In [128]:
import os
import tarfile
# import urllib
import pandas as pd
from zipfile import ZipFile as zp

ROOT = os.path.join(os.path.dirname(os.path.dirname(os.path.abspath(""))), "machine-learning")
RAW = os.path.join(os.path.join(ROOT, "datasets"), "titanic")
# DATASET = os.path.join(RAW, "titanic.csv")

print(RAW)
def unpackTar(path: str = RAW):
    target_p = os.path.join(path, "titanic.zip")
    print(target_p)
    if not os.path.exists(target_p):
        print("raw data does not exist")
        return
    titanic_path = tarfile.open(target_p)
    try:
        titanic_path.extractall(path=RAW, filter="fully_trusted")
    except Exception as e:
        print("unable to extract data")
        raise e
    titanic_path.close()

def unpackZip(path: str = RAW):
    target_p = os.path.join(path, "titanic.zip")
    with zp(target_p) as zf:
        zf.extractall(path=path)

unpackZip(RAW)
train = None
test = None
gender = None
dataframes = {"train": None, "test": None, "gender": None}

for f_name in dataframes.keys():
    file: str = None
    if f_name == "gender":
        file = "gender_submission"
    else:
        file = f_name
    p = os.path.join(RAW, file+".csv")
    try:
        if os.path.exists(p):
            dataframes[f_name] = pd.read_csv(p)
    except Exception as e:
        print(f"error in reading: {f_name}")

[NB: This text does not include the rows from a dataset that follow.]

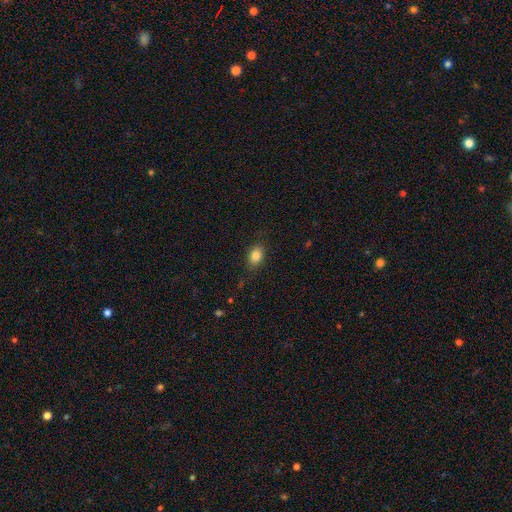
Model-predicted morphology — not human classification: Overall: smooth (84%). How rounded: in between (74%). Merging: none (82%).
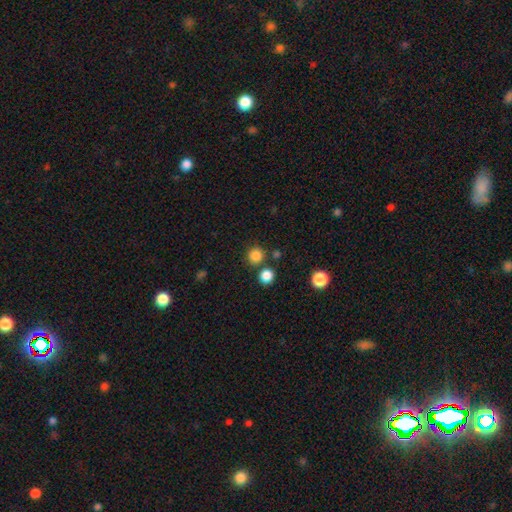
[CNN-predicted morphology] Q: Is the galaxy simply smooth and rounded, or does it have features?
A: smooth — 83%.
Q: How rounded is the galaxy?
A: round — 93%.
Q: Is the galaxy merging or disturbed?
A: none — 79%.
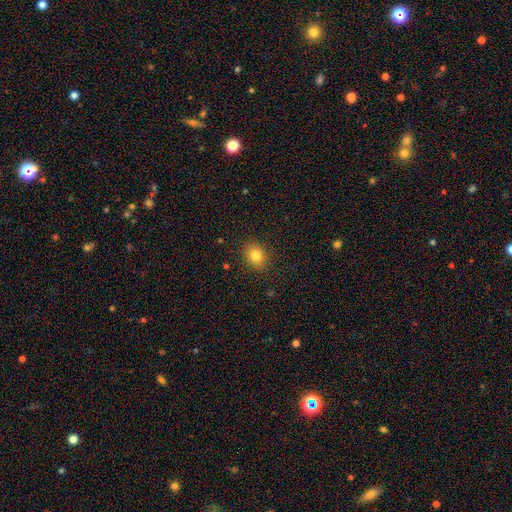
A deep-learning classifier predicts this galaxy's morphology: A smooth galaxy with no disk features (81%) that is round (59%).

Vote fractions:
- Smooth or featured? smooth: 81% / star or artifact: 12% / featured or disk: 7%
- How rounded? round: 59% / in between: 40% / cigar-shaped: 1%
- Merging? none: 89% / minor disturbance: 8% / major disturbance: 2% / merger: 1%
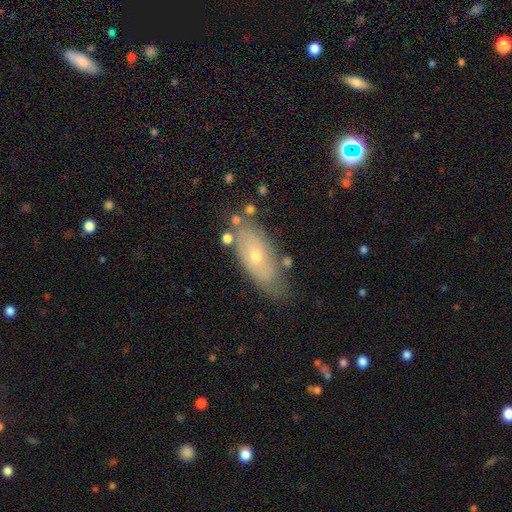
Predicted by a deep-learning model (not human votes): smooth 47%, featured or disk 45%, star or artifact 8%. Down the decision tree: merging — none (69%).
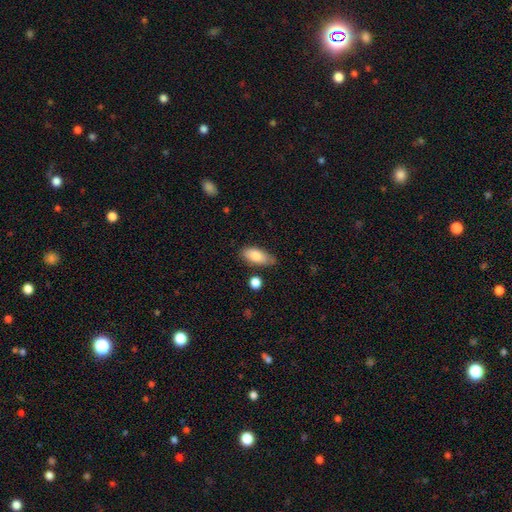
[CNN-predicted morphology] Smooth or featured: smooth — 82% (featured or disk — 12%)
How rounded: in between — 88% (cigar-shaped — 10%)
Merging: none — 68% (minor disturbance — 23%)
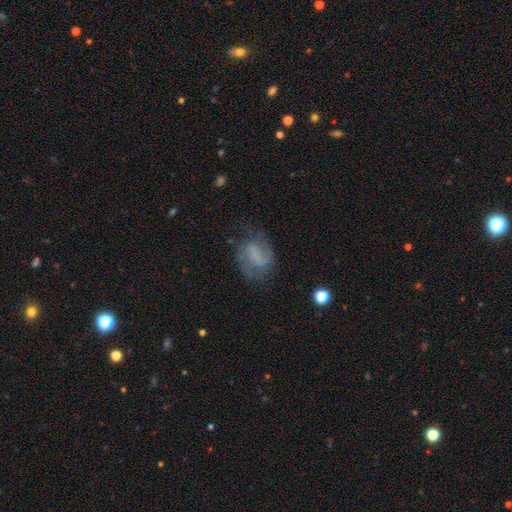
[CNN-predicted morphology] A featured or disk galaxy (62%) with a weak bar (41%), 2 (73%) medium (42%) spiral arms (83%) and no central bulge (67%). Merging: none (61%).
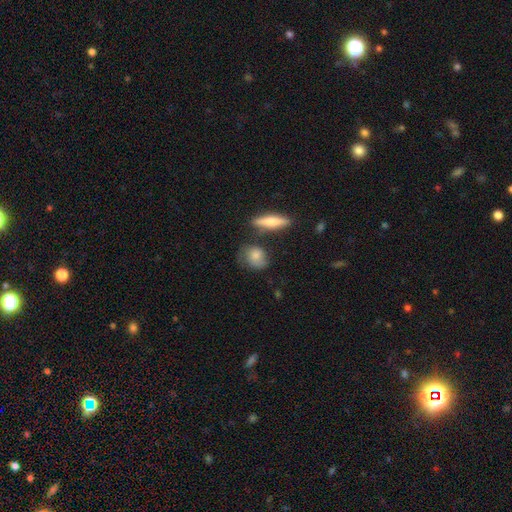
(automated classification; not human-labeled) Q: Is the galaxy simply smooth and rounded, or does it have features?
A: smooth — 67%.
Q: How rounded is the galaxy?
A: in between — 48%.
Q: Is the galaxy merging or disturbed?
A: none — 54%.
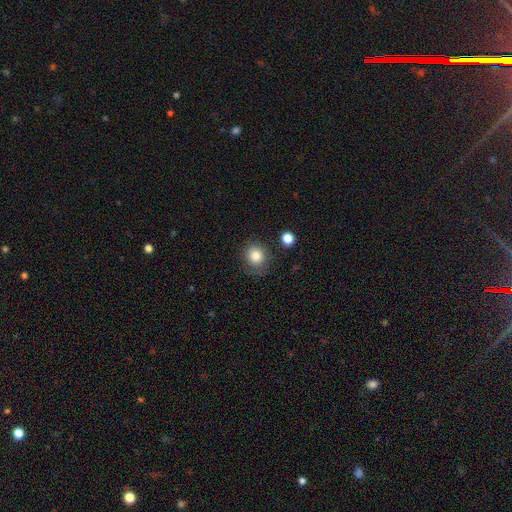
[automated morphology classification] type=smooth (83%); roundness=round (84%); merging=none (79%).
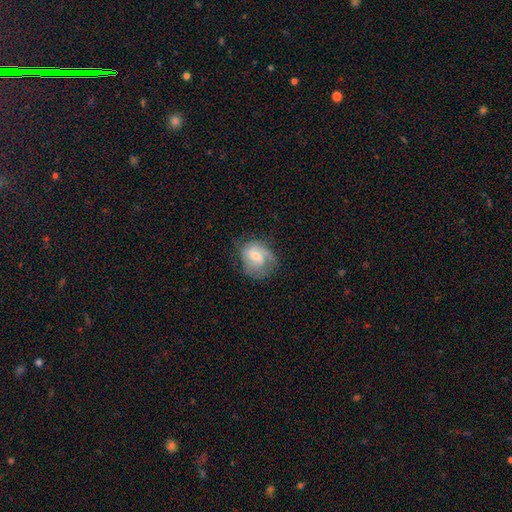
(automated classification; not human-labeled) Smooth or featured?
  - featured or disk: 60% *
  - smooth: 33%
  - star or artifact: 7%
Edge-on disk?
  - no: 97% *
  - yes: 3%
Bar?
  - weak: 51% *
  - no: 37%
  - strong: 12%
Spiral arms?
  - yes: 84% *
  - no: 16%
Bulge size?
  - moderate: 49% *
  - small: 39%
  - large: 6%
  - none: 6%
  - dominant: 1%
Merging?
  - none: 56% *
  - minor disturbance: 26%
  - major disturbance: 17%
  - merger: 2%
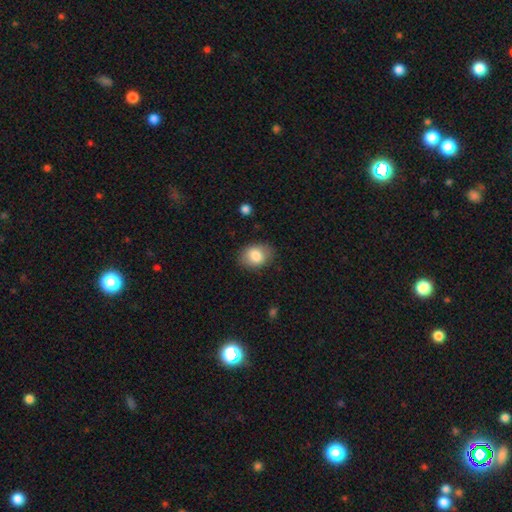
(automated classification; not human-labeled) A smooth galaxy with no disk features (83%) that is in between round and cigar-shaped (68%). Merging: none (82%).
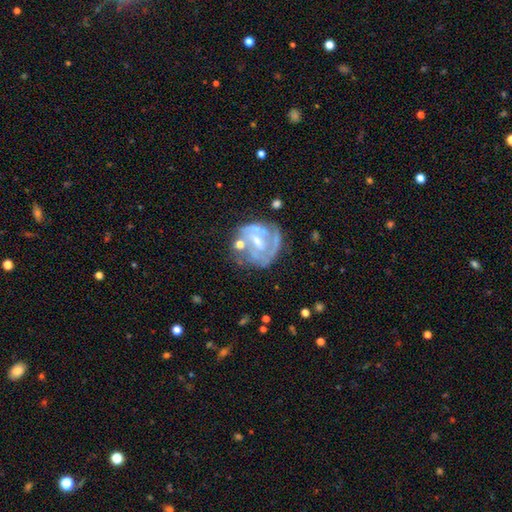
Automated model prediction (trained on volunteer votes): Q: Smooth or featured?
A: featured or disk (76%); runner-up: smooth (14%)
Q: Edge-on disk?
A: no (97%); runner-up: yes (3%)
Q: Bar?
A: weak (42%); runner-up: no (38%)
Q: Spiral arms?
A: yes (76%); runner-up: no (24%)
Q: Spiral winding?
A: tight (53%); runner-up: medium (34%)
Q: Spiral arm count?
A: 2 (40%); runner-up: can't tell (31%)
Q: Bulge size?
A: small (54%); runner-up: moderate (37%)
Q: Merging?
A: none (52%); runner-up: minor disturbance (20%)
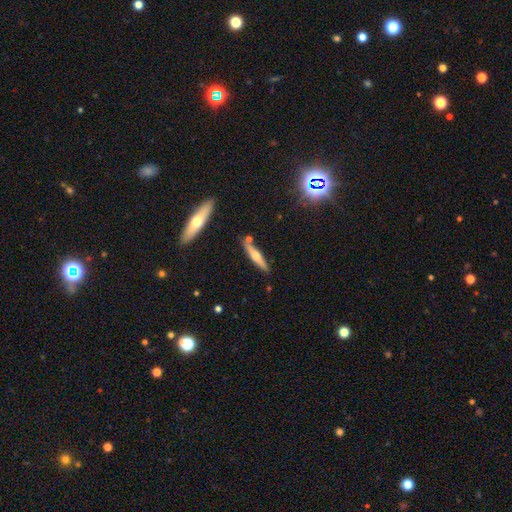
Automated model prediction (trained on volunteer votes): Smooth or featured? Predicted: featured or disk (p=0.53). Edge-on disk? Predicted: yes (p=0.95). Merging? Predicted: none (p=0.81).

x:\E\Documents\Code\Repo\machine-learning\datasets\titanic


In [129]:
df_tr = dataframes["train"]
df_tst = dataframes["test"]

In [130]:
df_tr.head()

Unnamed: 0,PassengerId,Survived,Pclass,Name,Sex,Age,SibSp,Parch,Ticket,Fare,Cabin,Embarked
0,1,0,3,"Braund, Mr. Owen Harris",male,22.0,1,0,A/5 21171,7.25,,S
1,2,1,1,"Cumings, Mrs. John Bradley (Florence Briggs Th...",female,38.0,1,0,PC 17599,71.2833,C85,C
2,3,1,3,"Heikkinen, Miss. Laina",female,26.0,0,0,STON/O2. 3101282,7.925,,S
3,4,1,1,"Futrelle, Mrs. Jacques Heath (Lily May Peel)",female,35.0,1,0,113803,53.1,C123,S
4,5,0,3,"Allen, Mr. William Henry",male,35.0,0,0,373450,8.05,,S


In [131]:
def preprocess(df: pd.DataFrame):
    df = df.copy()

    for f in ["Name", "Ticket", "Cabin", "Embarked"]:
        df.drop(f, axis=1, inplace=True)

    # def normalize_name(x: str):
    #     return " ".join([v.strip(",()[].\"'") for v in x.split(" ")])
    
    # def ticket_number(x: str):
    #     return x.split(" ")[-1]

    # def ticket_item(x: str):
    #     items = x.split(" ")
    #     if len(items) <= 1:
    #         return "None"
    #     return "_".join(items[0:-1])
    
    # df["Name"] = df["Name"].apply(normalize_name)
    # df["Ticket_number"] =  df["Ticket"].apply(ticket_number)
    # df["Ticket_item"] = df["Ticket"].apply(ticket_item)

    return df

prepared_df_tr = preprocess(df_tr)
prepared_df_tst = preprocess(df_tst)
target_tr = prepared_df_tr.pop("Survived")

In [132]:
from sklearn.pipeline import Pipeline
from sklearn.preprocessing import OneHotEncoder
from sklearn.compose import ColumnTransformer

cat_col = []
for col in prepared_df_tr.columns:
    if prepared_df_tr[col].dtype == "object":
        cat_col.append(col)

process_cat = ColumnTransformer(
    [
        ("Encoder", OneHotEncoder(), cat_col)
    ]
)

prepared_df_tr = process_cat.fit_transform(prepared_df_tr)
prepared_df_tst = process_cat.fit_transform(prepared_df_tst)

In [133]:
prepared_df_tst.shape

(418, 2)

In [134]:
prepared_df_tr.shape

(891, 2)

In [135]:
from sklearn.ensemble import RandomForestClassifier
from sklearn.model_selection import GridSearchCV

grid_params = {
    "n_estimators": [90, 91, 92, 93, 94, 95, 96, 97, 98, 99],
    "criterion": ["gini", "entropy", "log_loss"]
}

random_forest_cls = RandomForestClassifier()
grid_random_forest = GridSearchCV(estimator=random_forest_cls, param_grid=grid_params, cv=3)

In [136]:
grid_random_forest.fit(prepared_df_tr, target_tr)

In [137]:
grid_random_forest.best_estimator_

In [138]:
grid_random_forest.best_params_

{'criterion': 'gini', 'n_estimators': 90}

In [139]:
grid_random_forest.predict(prepared_df_tst)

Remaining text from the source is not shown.